-- ACTIVITY --
The answer must consist of every line below that holds the word "pixels".

======== PROVIDED MATERIAL

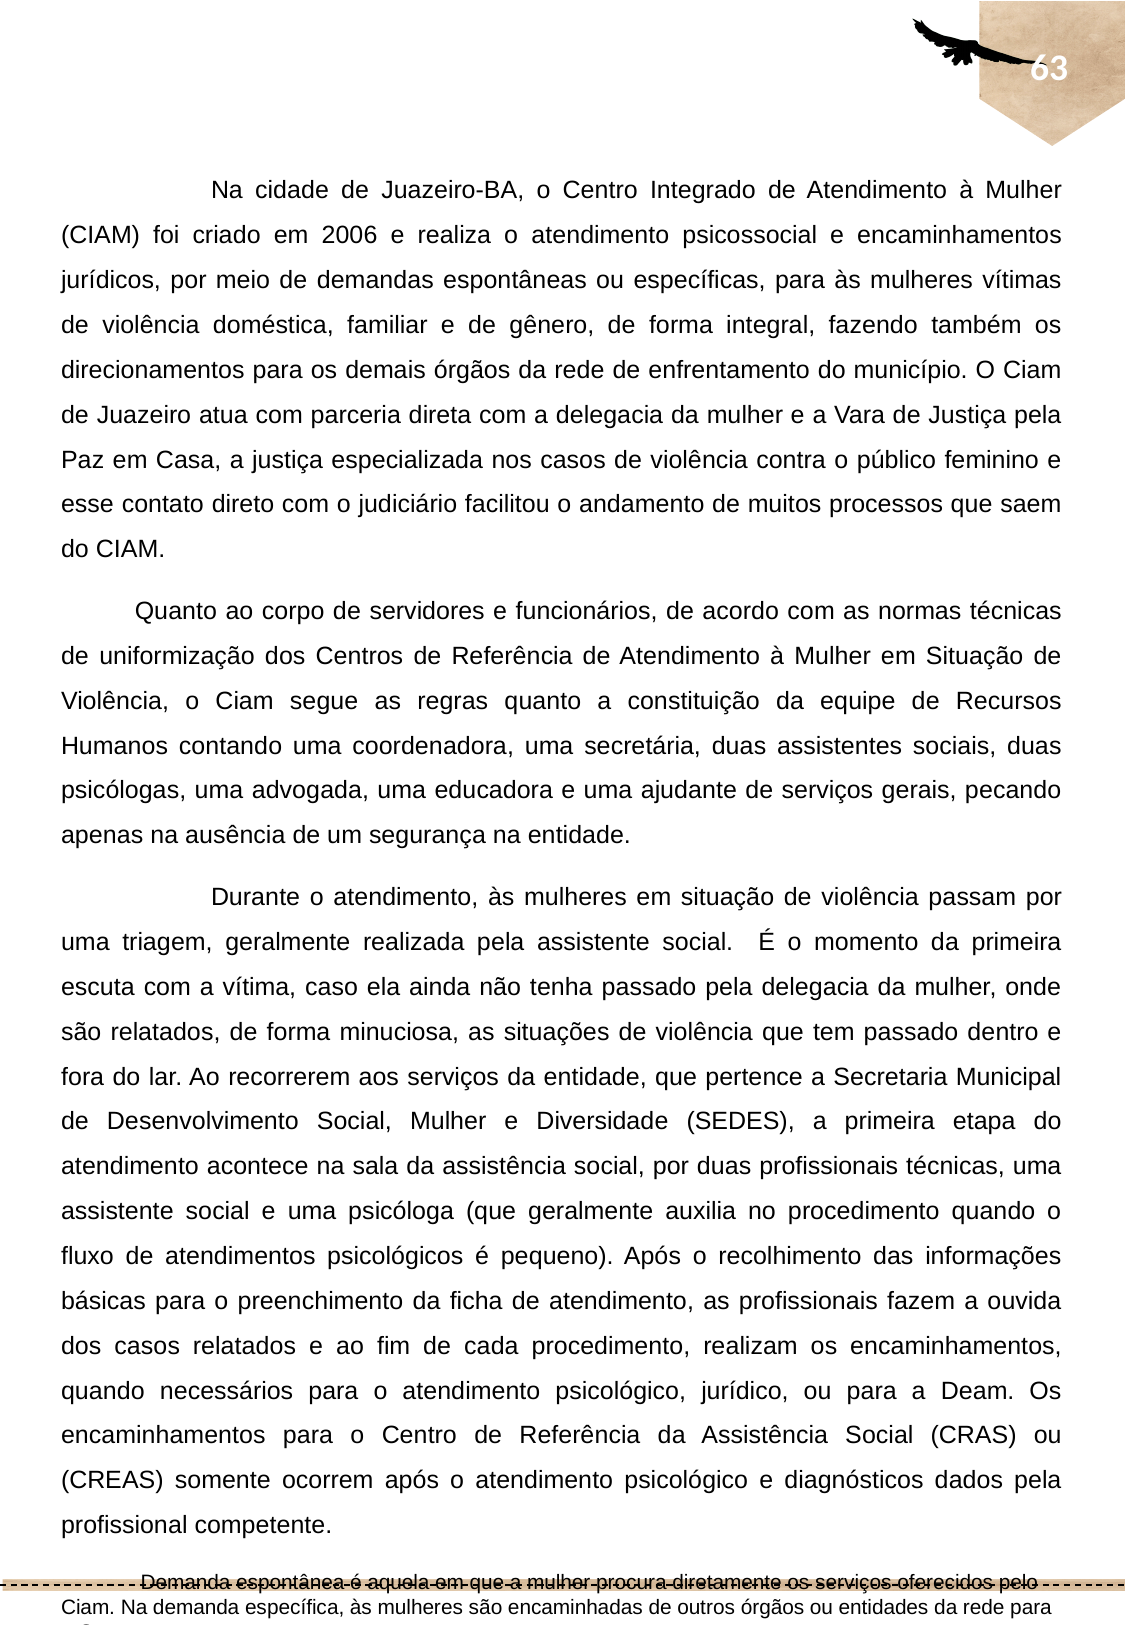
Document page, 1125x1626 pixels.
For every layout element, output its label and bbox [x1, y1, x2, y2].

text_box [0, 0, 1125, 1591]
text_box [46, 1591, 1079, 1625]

================
======== PROVIDED MATERIAL

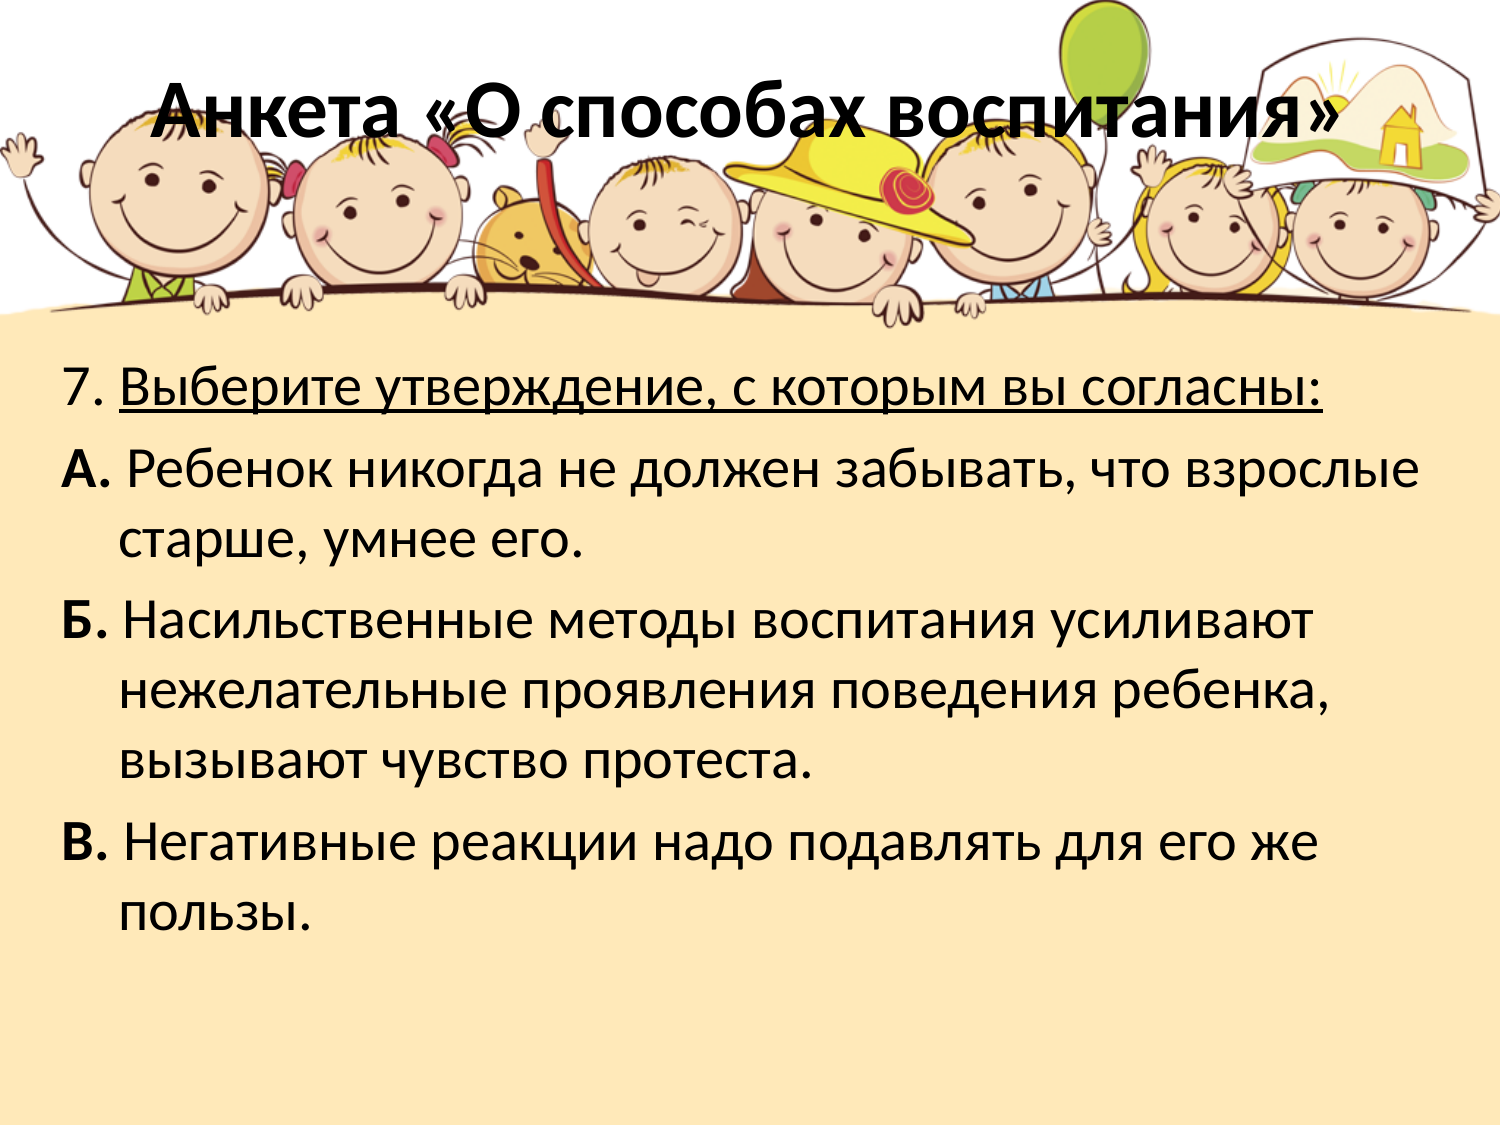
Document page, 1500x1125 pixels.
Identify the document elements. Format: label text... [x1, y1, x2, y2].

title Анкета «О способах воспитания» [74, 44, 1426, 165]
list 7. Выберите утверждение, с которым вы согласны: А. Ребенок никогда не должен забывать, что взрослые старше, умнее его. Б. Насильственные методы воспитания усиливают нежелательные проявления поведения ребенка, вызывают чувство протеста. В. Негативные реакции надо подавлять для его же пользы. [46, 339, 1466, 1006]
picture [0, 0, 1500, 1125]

================
======== PROVIDED MATERIAL

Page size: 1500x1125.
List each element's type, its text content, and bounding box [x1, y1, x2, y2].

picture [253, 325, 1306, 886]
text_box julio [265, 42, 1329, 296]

================

-- SOLUTION FOR THIS TASK --
Document page, 1125x1626 pixels.
Document page, 1500x1125 pixels.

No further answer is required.